WHAT NEEDS TO BE DONE.
Please repeat the records below exactly, skipping any pictures.

EXERCISE DATA.
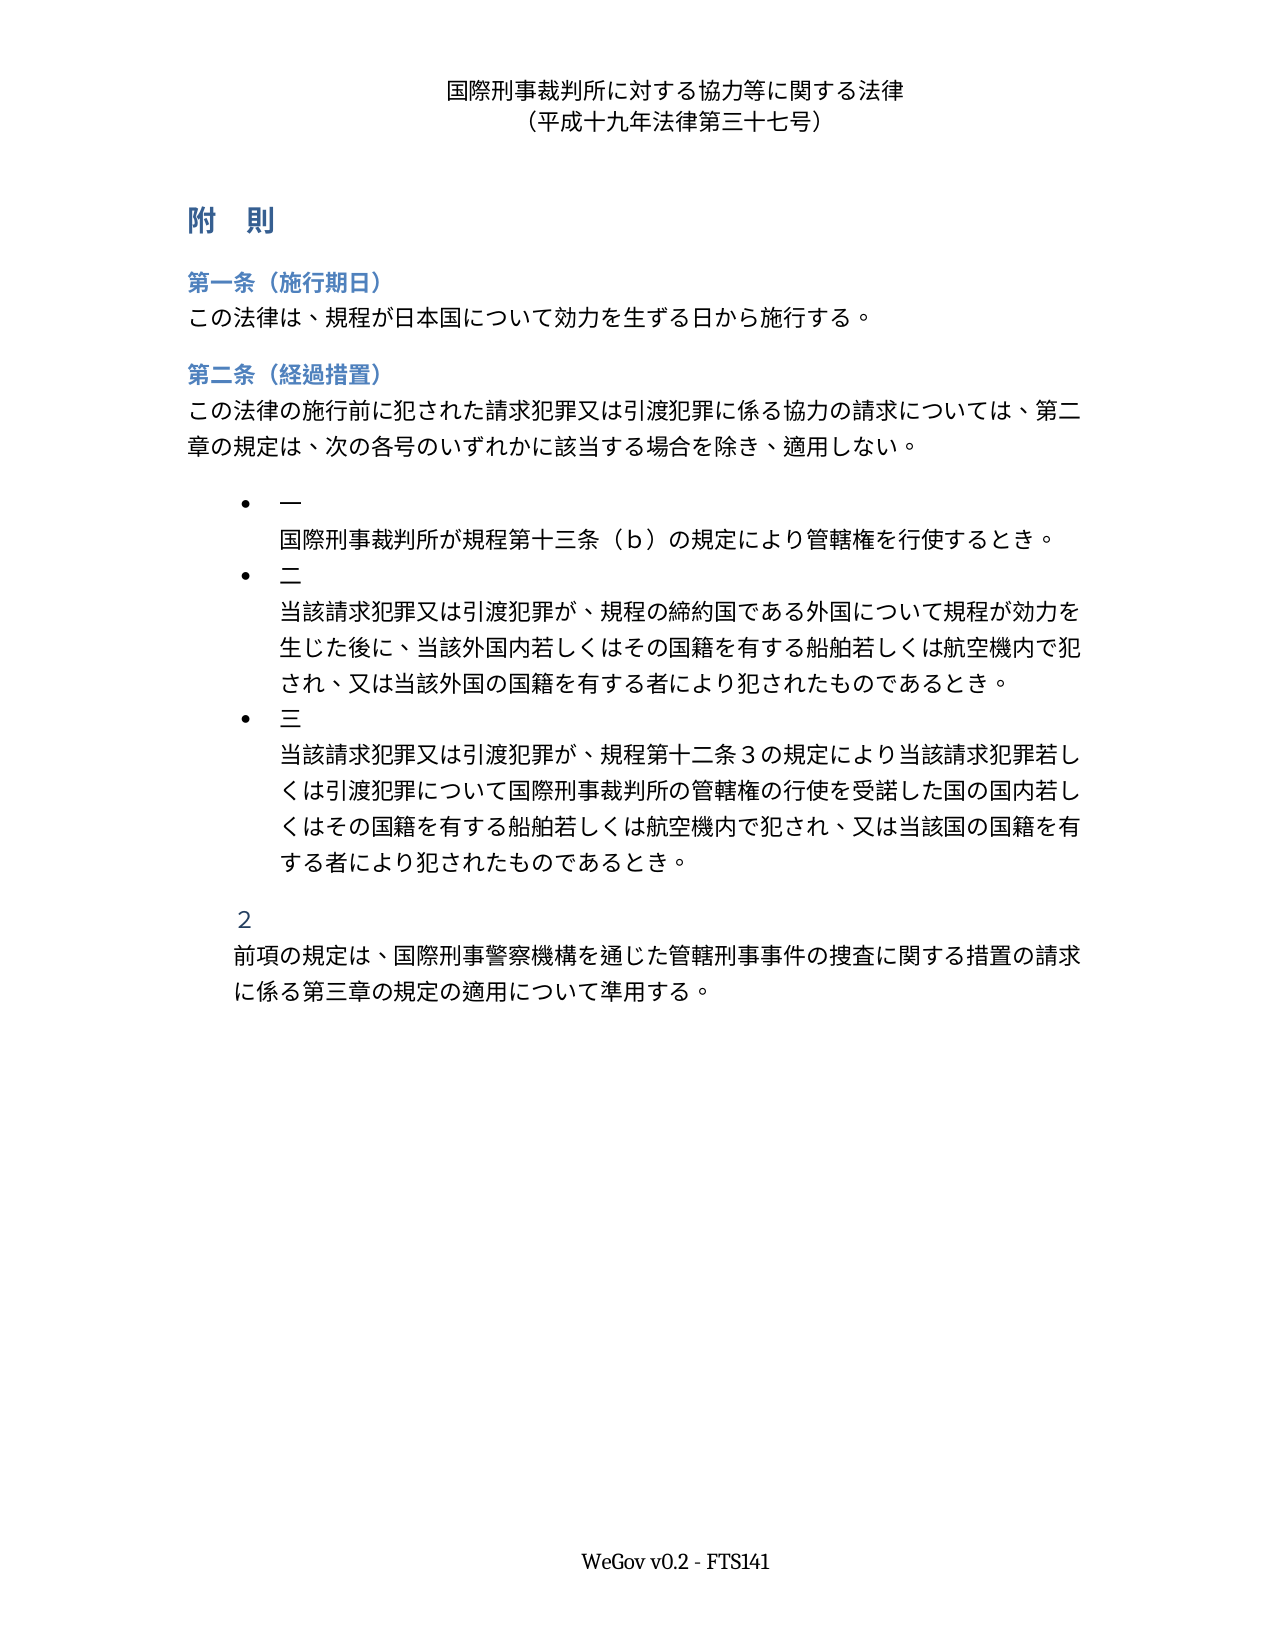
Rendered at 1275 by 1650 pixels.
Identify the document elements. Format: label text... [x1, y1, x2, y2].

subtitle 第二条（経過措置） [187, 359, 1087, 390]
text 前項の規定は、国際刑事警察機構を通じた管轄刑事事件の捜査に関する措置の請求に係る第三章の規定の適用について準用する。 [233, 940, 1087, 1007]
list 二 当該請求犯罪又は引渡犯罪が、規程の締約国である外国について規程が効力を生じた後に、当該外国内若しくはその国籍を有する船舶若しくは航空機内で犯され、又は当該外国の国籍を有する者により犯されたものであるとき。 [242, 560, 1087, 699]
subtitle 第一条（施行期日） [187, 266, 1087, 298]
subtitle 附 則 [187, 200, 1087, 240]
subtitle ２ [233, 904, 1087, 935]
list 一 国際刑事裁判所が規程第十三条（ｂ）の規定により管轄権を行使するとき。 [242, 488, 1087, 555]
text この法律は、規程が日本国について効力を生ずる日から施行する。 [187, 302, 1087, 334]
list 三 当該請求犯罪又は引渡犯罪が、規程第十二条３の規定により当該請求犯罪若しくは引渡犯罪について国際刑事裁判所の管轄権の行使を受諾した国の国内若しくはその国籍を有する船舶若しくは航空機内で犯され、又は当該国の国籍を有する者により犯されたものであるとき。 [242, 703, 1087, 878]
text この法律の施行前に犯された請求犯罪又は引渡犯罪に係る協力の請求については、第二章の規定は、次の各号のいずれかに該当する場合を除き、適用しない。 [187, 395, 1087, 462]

OUTPUT BELOW.
Rendered at 1275 by 1650 pixels.
Identify the document elements. Format: label text... [x1, y1, x2, y2].

subtitle 第二条（経過措置） [187, 359, 1087, 390]
text 前項の規定は、国際刑事警察機構を通じた管轄刑事事件の捜査に関する措置の請求に係る第三章の規定の適用について準用する。 [233, 940, 1087, 1007]
list 二 当該請求犯罪又は引渡犯罪が、規程の締約国である外国について規程が効力を生じた後に、当該外国内若しくはその国籍を有する船舶若しくは航空機内で犯され、又は当該外国の国籍を有する者により犯されたものであるとき。 [242, 560, 1087, 699]
subtitle 第一条（施行期日） [187, 266, 1087, 298]
subtitle 附 則 [187, 200, 1087, 240]
subtitle ２ [233, 904, 1087, 935]
list 一 国際刑事裁判所が規程第十三条（ｂ）の規定により管轄権を行使するとき。 [242, 488, 1087, 555]
text この法律は、規程が日本国について効力を生ずる日から施行する。 [187, 302, 1087, 334]
list 三 当該請求犯罪又は引渡犯罪が、規程第十二条３の規定により当該請求犯罪若しくは引渡犯罪について国際刑事裁判所の管轄権の行使を受諾した国の国内若しくはその国籍を有する船舶若しくは航空機内で犯され、又は当該国の国籍を有する者により犯されたものであるとき。 [242, 703, 1087, 878]
text この法律の施行前に犯された請求犯罪又は引渡犯罪に係る協力の請求については、第二章の規定は、次の各号のいずれかに該当する場合を除き、適用しない。 [187, 395, 1087, 462]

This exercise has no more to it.